Texto de estudio:
⁂

Asegura un viejo refrán castellano que «no hay campana sin badajo ni sopa buena sin ajo». Algo hay de cierto en eso, pero frente al ajo no hay neutrales. Unos lo adoran y otros lo detestan. Hipócrates de Cos, el gran médico del siglo de Pericles que suprimió las supersticiones como arte terapéutico, era un devoto del ajo. Hace 25 siglos lo utilizaba como medicina, aunque prevenía sobre las flatulencias que pudiera producir este condimento, asiático en su origen, al que los cristianos partícipes en las Cruzadas llevaban en su zurrón como panacea incuestionable.

Los enemigos del ajo son feroces. El más notable de todos ellos fue Quinto Horacio Flaco, el máximo poeta lírico y satírico de la lengua latina. Horacio, rabioso contra la liliácea presente en buena parte de los platos de su tiempo, el último medio siglo antes de Cristo, llegó a escribir: «Si algún criminal con mano impía hubiera cortado la cabeza de su anciano padre, condénesele a comer ajos, más ponzoñosos que la cicuta». Sin embargo, el ajo es el sabor dominante del Mediterráneo, uno de sus signos de identidad.

⁂

Consigna breve 1:
Indique si cada afirmación concuerda con el texto sobre el ajo. Responda sí o no y cite textualmente las palabras que lo deciden.
(a) Hipócrates empleaba el ajo con fines medicinales.
(b) El ajo tiene su origen en el Mediterráneo.
(c) Horacio juzgaba los ajos más venenosos que la cicuta.
Consigna breve 2: Reescriba el pasaje del texto sobre el ajo que empieza en "Asegura un viejo" y llega hasta "como panacea incuestionable.", renombrando "zurrón" como "morral".
Consigna breve 3:
Responda brevemente según el texto sobre el ajo:
(a) ¿Hace cuántos siglos utilizaba Hipócrates el ajo como medicina?
(b) ¿A qué pena condenaría Horacio a quien hubiera cortado la cabeza de su anciano padre?
(c) ¿Qué sabor se presenta como el dominante del Mediterráneo?

Entradas guardadas:

⁂

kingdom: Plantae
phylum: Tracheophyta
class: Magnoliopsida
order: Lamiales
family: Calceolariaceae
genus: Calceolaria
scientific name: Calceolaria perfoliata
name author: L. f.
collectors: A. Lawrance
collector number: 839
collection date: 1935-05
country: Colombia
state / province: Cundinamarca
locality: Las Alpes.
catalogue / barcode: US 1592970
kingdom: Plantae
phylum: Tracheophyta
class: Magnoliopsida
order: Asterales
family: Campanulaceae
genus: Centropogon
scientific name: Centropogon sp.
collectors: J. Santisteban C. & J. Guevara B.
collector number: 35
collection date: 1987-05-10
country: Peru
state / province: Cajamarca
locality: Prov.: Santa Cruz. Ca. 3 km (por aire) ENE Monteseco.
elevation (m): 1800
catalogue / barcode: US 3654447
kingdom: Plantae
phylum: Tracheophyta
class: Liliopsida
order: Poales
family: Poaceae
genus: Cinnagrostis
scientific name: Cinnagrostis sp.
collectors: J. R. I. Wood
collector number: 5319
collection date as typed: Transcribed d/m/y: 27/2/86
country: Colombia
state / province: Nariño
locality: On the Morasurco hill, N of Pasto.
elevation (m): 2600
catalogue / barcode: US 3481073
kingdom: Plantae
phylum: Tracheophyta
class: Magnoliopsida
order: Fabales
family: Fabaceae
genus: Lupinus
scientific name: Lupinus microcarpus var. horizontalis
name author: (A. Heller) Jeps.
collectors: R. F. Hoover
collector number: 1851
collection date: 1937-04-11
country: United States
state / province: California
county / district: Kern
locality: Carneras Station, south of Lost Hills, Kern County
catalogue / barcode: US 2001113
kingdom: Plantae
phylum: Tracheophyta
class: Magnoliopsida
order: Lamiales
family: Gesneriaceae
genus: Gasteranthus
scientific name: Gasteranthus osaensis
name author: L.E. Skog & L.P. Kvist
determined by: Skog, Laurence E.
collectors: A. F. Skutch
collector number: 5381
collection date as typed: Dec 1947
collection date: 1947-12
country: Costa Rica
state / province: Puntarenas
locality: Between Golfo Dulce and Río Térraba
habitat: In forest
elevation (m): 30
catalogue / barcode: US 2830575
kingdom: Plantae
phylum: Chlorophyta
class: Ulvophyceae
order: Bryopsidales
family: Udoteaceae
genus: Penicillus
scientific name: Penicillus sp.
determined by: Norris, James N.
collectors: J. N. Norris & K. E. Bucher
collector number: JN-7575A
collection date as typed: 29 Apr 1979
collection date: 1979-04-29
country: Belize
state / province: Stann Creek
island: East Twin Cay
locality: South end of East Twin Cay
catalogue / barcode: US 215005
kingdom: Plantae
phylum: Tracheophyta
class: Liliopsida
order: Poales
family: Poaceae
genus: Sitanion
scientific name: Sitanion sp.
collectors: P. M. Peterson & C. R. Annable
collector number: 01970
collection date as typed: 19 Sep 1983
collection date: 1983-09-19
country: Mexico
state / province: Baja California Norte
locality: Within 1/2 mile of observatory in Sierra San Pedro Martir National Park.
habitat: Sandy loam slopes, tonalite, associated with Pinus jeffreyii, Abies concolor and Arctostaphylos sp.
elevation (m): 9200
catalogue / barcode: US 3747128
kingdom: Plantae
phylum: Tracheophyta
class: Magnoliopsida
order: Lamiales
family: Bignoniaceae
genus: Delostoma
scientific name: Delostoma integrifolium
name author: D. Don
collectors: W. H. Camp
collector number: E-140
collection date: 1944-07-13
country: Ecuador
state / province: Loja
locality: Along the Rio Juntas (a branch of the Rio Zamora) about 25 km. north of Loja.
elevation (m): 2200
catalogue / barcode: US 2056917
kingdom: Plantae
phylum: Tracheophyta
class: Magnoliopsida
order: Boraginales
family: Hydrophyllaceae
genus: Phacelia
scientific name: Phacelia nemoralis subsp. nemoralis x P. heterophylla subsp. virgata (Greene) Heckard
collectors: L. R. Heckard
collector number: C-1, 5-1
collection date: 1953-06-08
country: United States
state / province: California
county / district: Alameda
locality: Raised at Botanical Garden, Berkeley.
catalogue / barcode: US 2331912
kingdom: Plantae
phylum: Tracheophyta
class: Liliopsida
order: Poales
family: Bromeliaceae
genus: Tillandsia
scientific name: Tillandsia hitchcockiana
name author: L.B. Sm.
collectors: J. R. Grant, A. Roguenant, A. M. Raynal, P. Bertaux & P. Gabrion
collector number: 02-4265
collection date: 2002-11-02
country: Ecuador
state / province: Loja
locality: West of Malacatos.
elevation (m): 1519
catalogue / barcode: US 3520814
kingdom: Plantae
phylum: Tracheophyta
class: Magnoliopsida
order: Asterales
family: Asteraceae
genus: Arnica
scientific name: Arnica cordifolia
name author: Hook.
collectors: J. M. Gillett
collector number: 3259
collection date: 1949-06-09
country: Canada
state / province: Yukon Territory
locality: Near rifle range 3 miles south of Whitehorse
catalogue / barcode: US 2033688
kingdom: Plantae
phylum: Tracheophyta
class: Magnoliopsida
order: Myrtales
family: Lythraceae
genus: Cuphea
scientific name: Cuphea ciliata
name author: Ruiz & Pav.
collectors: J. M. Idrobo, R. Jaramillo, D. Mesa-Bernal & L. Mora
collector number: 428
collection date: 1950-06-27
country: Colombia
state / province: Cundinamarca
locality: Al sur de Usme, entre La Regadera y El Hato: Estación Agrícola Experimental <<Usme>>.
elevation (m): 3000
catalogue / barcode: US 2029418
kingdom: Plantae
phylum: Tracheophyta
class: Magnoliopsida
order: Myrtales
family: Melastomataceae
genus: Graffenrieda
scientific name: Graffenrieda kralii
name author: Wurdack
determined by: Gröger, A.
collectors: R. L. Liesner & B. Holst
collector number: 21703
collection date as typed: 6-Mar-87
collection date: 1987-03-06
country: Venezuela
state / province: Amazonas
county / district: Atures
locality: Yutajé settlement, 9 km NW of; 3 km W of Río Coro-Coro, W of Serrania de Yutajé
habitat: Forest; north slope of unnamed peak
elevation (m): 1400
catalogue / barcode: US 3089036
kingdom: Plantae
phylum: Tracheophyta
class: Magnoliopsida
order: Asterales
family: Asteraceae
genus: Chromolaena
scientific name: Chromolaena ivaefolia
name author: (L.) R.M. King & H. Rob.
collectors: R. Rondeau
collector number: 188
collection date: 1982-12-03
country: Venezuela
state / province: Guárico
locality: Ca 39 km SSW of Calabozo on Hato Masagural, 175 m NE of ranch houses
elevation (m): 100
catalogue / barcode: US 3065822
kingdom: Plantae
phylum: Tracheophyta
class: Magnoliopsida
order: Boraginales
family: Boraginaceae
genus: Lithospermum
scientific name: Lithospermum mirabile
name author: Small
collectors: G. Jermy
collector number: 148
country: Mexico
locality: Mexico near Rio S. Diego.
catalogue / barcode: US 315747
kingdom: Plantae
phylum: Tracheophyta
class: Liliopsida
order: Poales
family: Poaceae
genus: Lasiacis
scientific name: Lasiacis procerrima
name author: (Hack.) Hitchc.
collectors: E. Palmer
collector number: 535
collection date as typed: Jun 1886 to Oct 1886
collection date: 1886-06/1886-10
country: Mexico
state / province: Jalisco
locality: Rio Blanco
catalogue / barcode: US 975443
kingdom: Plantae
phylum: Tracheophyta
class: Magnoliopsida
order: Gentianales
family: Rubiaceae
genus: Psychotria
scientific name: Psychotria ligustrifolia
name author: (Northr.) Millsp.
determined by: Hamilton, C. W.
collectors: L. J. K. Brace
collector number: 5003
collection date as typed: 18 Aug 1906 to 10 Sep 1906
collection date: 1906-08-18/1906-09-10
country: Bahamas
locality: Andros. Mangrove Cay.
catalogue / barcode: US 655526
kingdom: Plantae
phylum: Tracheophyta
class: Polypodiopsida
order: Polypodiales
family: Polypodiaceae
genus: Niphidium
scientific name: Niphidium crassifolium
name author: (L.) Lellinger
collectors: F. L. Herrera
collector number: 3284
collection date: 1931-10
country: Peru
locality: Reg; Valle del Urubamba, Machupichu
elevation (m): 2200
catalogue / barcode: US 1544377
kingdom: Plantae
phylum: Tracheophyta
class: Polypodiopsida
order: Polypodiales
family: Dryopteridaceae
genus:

⁂

Solución 1:
(a) Sí: «Hace 25 siglos lo utilizaba como medicina».
(b) No: «este condimento, asiático en su origen».
(c) Sí: «más ponzoñosos que la cicuta».

Solución 2:
Asegura un viejo refrán castellano que «no hay campana sin badajo ni sopa buena sin ajo». Algo hay de cierto en eso, pero frente al ajo no hay neutrales. Unos lo adoran y otros lo detestan. Hipócrates de Cos, el gran médico del siglo de Pericles que suprimió las supersticiones como arte terapéutico, era un devoto del ajo. Hace 25 siglos lo utilizaba como medicina, aunque prevenía sobre las flatulencias que pudiera producir este condimento, asiático en su origen, al que los cristianos partícipes en las Cruzadas llevaban en su morral como panacea incuestionable.

Solución 3:
(a) Hace 25 siglos.
(b) A comer ajos.
(c) El del ajo.